**** Records to use ****

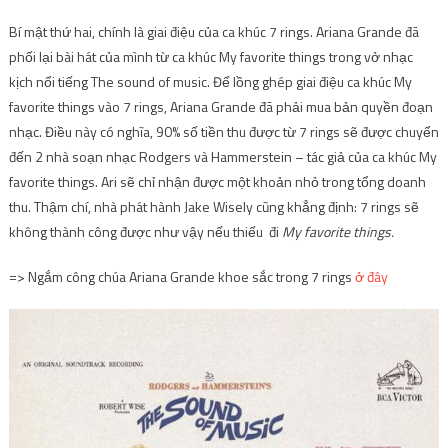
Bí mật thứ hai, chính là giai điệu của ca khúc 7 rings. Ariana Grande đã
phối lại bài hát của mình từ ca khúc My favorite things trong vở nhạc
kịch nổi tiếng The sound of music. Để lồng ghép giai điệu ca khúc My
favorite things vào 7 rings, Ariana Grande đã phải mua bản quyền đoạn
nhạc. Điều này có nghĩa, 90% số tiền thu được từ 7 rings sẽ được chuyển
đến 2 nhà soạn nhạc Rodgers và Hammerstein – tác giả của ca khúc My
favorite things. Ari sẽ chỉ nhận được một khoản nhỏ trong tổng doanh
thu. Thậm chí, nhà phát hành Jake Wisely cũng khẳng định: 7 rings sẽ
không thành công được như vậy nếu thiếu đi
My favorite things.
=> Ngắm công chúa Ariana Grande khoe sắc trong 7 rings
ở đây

****
**** Records to use ****

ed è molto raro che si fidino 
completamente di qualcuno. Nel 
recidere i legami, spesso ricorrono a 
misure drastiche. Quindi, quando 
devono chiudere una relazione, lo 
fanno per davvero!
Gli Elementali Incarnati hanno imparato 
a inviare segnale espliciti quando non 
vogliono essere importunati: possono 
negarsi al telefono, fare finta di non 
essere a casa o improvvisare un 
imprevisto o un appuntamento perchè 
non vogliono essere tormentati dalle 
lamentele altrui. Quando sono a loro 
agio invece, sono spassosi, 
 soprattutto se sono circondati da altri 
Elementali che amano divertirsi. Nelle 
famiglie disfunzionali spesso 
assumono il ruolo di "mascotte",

****
**** Records to use ****

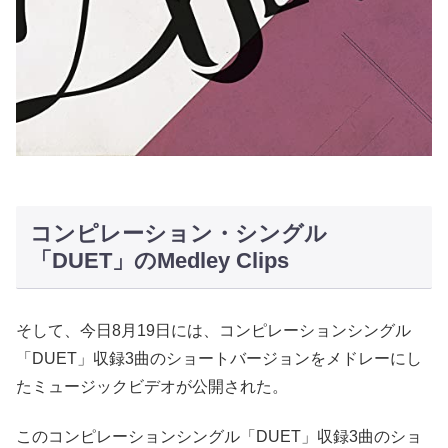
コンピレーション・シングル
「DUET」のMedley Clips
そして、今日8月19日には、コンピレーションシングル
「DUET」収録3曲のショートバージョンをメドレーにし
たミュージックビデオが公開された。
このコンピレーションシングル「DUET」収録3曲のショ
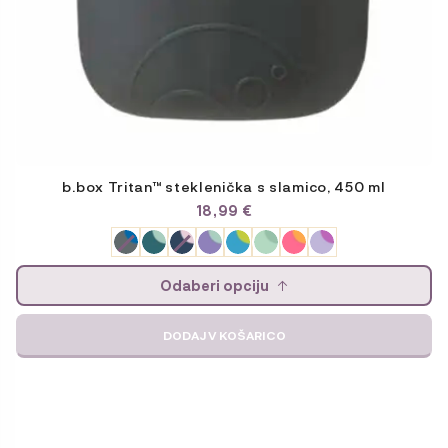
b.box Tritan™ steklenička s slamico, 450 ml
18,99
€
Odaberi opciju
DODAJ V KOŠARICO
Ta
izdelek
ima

****

» **Work instruction**
Quote, word for word, the lines above from the one containing "ed è molto raro che si fidino" through the one containing "assumono il ruolo", including both of those lines.

» **Output for this exercise**
ed è molto raro che si fidino 
completamente di qualcuno. Nel 
recidere i legami, spesso ricorrono a 
misure drastiche. Quindi, quando 
devono chiudere una relazione, lo 
fanno per davvero!
Gli Elementali Incarnati hanno imparato 
a inviare segnale espliciti quando non 
vogliono essere importunati: possono 
negarsi al telefono, fare finta di non 
essere a casa o improvvisare un 
imprevisto o un appuntamento perchè 
non vogliono essere tormentati dalle 
lamentele altrui. Quando sono a loro 
agio invece, sono spassosi, 
 soprattutto se sono circondati da altri 
Elementali che amano divertirsi. Nelle 
famiglie disfunzionali spesso 
assumono il ruolo di "mascotte",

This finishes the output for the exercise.